What was the intention for the following condition:

lock->trx->isolation_level <= TRX_ISO_READ_COMMITTED

Why not:

lock->trx->isolation_level < TRX_ISO_READ_COMMITTED
[12 Jan 2018 10:58] MySQL Verification Team
Hello Vlad,

Thank you for the report and test case.

Thanks,
Umesh
[18 Jan 2018 20:14] Sveta Smirnova
This bug is very serious when repeated in replication setups. If page split does not happen on master, but happens on slave it enters locking state permanently.

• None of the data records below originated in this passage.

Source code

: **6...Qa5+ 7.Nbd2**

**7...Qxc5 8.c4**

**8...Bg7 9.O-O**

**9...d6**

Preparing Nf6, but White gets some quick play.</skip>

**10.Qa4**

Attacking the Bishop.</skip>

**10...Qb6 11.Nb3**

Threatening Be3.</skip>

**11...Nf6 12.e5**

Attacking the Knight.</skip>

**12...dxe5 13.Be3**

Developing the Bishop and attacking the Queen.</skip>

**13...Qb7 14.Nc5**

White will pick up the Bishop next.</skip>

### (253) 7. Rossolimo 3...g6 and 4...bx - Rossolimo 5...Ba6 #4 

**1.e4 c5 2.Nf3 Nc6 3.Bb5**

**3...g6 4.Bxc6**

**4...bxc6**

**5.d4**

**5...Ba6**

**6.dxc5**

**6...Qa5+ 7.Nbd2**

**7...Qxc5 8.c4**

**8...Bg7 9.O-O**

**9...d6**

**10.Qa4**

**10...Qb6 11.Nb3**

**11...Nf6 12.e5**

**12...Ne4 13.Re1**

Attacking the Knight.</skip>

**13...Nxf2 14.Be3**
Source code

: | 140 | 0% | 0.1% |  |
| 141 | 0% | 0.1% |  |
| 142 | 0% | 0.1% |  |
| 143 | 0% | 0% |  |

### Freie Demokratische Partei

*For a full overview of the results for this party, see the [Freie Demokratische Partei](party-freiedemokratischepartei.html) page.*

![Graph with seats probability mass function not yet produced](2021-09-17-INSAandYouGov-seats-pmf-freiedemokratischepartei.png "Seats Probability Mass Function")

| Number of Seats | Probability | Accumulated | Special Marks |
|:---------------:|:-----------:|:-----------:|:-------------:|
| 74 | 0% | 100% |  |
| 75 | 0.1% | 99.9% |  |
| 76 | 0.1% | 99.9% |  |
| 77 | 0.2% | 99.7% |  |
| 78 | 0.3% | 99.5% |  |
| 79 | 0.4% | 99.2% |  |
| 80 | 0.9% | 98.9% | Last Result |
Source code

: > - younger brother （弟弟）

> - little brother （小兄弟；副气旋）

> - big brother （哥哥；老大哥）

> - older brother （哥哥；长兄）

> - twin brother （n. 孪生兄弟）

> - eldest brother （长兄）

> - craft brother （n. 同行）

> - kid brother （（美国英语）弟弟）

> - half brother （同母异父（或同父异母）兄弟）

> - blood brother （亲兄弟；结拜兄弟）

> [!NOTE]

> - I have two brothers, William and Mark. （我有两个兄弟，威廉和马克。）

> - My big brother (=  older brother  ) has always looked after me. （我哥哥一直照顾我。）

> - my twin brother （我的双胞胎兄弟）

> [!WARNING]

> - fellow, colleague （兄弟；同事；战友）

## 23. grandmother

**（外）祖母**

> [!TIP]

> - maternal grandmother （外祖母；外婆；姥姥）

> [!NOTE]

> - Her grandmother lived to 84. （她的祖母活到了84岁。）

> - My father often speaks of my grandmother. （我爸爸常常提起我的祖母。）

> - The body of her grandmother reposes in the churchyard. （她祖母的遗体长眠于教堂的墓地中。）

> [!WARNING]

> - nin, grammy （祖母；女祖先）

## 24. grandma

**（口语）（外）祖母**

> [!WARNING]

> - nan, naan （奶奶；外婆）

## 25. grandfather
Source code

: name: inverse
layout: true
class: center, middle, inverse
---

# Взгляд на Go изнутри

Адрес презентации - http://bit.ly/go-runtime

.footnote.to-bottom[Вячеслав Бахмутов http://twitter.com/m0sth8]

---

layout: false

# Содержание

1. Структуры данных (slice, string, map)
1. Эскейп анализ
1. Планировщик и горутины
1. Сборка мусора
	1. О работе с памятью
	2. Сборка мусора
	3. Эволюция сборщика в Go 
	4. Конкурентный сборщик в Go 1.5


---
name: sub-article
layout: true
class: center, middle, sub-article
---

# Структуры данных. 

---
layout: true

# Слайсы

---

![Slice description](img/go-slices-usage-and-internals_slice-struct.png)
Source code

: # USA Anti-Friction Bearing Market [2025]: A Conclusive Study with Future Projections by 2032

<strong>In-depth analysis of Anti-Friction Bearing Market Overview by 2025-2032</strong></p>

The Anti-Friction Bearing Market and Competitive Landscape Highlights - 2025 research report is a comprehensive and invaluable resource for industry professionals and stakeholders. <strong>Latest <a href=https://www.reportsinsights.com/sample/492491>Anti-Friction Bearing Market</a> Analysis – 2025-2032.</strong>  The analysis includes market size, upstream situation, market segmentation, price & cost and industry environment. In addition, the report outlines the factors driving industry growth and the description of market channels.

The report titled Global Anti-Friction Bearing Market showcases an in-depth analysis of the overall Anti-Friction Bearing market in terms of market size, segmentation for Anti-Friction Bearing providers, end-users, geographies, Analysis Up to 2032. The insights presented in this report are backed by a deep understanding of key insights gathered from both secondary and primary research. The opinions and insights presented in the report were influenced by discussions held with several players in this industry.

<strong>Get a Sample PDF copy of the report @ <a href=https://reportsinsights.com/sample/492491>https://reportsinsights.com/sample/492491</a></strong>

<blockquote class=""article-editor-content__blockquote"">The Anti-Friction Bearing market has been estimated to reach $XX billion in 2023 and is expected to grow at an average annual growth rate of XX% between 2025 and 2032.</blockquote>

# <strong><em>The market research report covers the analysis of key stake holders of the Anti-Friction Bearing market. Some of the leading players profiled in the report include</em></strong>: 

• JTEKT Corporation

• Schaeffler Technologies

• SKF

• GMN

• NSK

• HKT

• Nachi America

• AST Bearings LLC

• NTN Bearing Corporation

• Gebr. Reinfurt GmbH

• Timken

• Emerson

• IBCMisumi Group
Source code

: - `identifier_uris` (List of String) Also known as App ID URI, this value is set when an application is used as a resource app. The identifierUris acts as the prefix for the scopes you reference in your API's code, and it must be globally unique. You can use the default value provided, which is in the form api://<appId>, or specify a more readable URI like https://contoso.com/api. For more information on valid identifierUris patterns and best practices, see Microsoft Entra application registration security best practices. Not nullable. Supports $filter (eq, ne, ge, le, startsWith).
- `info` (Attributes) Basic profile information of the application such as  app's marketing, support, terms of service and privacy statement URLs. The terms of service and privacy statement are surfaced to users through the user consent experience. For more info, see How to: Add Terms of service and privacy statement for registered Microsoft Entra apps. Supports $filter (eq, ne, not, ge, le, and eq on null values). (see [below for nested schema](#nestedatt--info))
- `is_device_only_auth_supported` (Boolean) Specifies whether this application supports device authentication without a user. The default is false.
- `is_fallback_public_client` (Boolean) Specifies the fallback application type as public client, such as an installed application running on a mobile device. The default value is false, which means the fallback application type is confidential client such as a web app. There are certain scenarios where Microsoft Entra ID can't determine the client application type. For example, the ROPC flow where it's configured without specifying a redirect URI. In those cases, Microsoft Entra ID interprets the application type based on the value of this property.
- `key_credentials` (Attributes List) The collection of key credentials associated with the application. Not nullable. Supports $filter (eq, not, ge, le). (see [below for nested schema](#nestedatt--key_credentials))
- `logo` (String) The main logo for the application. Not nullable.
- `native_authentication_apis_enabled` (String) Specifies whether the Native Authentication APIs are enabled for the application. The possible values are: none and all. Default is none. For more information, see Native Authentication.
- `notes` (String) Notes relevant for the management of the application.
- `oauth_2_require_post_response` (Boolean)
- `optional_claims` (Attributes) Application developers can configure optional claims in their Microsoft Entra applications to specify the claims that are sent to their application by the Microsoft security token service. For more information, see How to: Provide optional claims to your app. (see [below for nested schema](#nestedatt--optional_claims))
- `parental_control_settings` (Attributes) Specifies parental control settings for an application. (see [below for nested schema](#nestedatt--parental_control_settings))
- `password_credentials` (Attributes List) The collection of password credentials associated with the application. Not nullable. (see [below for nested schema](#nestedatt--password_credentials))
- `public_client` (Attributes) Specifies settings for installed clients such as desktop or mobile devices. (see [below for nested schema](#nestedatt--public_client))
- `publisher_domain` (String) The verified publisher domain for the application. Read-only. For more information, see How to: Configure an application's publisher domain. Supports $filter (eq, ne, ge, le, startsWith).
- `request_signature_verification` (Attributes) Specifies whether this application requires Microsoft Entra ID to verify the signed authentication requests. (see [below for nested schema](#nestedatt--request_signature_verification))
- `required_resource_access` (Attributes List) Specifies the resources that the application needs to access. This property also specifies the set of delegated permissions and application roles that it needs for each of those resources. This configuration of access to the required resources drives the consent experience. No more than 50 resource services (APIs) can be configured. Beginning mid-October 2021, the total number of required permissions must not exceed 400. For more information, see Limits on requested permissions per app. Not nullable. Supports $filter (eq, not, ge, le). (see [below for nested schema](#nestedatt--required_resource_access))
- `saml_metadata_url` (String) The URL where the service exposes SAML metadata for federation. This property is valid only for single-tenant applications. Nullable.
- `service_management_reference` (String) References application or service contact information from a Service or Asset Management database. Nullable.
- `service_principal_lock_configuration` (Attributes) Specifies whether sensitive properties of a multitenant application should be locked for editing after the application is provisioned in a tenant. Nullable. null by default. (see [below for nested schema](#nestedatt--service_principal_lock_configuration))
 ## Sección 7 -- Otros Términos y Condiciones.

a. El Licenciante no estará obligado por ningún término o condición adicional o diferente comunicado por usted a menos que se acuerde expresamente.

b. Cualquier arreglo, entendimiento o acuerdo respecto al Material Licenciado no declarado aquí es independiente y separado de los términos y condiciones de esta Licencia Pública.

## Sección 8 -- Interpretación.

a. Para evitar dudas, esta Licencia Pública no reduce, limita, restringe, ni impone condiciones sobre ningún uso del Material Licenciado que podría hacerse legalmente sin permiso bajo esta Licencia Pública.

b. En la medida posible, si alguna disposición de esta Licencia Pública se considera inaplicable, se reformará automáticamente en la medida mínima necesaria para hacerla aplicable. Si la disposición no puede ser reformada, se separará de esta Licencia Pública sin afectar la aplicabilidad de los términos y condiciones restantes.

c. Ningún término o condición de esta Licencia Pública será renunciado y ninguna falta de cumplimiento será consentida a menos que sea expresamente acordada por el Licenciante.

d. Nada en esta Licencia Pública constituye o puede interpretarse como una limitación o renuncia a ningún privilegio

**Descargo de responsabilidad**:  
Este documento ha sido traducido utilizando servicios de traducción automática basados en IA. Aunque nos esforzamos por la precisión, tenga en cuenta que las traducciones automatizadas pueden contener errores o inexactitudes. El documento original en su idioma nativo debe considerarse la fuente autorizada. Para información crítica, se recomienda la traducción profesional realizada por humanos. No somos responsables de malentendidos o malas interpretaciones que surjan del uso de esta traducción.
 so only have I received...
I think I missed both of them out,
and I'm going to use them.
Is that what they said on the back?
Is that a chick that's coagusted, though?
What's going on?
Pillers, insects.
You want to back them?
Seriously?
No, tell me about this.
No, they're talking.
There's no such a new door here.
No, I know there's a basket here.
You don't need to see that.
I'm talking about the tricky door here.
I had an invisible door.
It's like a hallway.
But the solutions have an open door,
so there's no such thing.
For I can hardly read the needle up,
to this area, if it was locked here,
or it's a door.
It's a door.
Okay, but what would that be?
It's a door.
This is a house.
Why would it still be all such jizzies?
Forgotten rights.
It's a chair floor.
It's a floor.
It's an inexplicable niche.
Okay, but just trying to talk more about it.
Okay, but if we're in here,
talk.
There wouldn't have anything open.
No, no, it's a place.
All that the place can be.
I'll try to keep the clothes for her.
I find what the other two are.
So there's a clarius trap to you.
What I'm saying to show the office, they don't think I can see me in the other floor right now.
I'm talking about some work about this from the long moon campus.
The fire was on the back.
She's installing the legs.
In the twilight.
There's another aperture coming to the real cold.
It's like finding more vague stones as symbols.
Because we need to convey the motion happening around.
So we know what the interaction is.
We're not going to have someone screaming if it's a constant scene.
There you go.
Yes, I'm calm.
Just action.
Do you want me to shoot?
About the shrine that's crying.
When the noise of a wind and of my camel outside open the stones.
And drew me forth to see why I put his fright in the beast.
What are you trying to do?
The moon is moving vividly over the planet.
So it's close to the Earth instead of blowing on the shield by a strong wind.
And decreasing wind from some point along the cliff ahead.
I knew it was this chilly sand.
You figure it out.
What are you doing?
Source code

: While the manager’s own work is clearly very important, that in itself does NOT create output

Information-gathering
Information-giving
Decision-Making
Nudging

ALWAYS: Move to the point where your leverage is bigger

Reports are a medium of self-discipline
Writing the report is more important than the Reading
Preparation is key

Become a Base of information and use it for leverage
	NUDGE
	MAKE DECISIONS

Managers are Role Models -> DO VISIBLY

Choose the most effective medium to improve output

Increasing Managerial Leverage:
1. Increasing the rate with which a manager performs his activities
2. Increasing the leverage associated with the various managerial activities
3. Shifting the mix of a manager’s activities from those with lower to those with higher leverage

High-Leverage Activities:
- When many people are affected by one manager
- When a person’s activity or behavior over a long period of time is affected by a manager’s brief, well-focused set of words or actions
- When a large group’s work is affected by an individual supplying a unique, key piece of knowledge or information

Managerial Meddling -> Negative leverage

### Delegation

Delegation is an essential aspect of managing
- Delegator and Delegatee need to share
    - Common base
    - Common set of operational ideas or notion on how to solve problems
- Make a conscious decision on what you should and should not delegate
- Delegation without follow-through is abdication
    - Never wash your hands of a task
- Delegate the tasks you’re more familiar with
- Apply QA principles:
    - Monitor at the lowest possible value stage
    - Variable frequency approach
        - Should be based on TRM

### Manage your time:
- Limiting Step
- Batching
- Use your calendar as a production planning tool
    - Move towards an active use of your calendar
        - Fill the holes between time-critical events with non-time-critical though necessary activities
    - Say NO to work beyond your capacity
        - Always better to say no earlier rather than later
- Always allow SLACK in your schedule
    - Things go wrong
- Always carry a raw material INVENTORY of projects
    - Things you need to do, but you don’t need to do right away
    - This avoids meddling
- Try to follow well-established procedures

And since several XA transactions involved recovering from this situation is not that easy as skipping single binary log position or GTID. In our case this leads to full slave rebuild.
[1 May 2018 19:56] Sveta Smirnova
I cannot repeat described behavior with version 5.7.22
[3 May 2018 5:21] MySQL Verification Team
Thank you, Sveta.
Confirmed internally from Deb that this issue has been fixed by post Bug #27189701.

## Per change log:

Fixed as of the upcoming 5.7.22, 8.0.4 release, and here's the changelog
entry:

Concurrent XA transactions that ran successfully to the XA prepare stage
on the master conflicted when replayed on the slave, resulting in a lock
wait timeout in the applier thread. The conflict was due to the GAP lock
range which differed when the transactions were replayed serially on the
slave. To prevent this type of conflict, GAP locks taken by XA
transactions in READ COMMITTED isolation level are now released (and no
longer inherited) when XA transactions reach the prepare stage.

Note: Bug 25866046 is referenced in the changelog entry.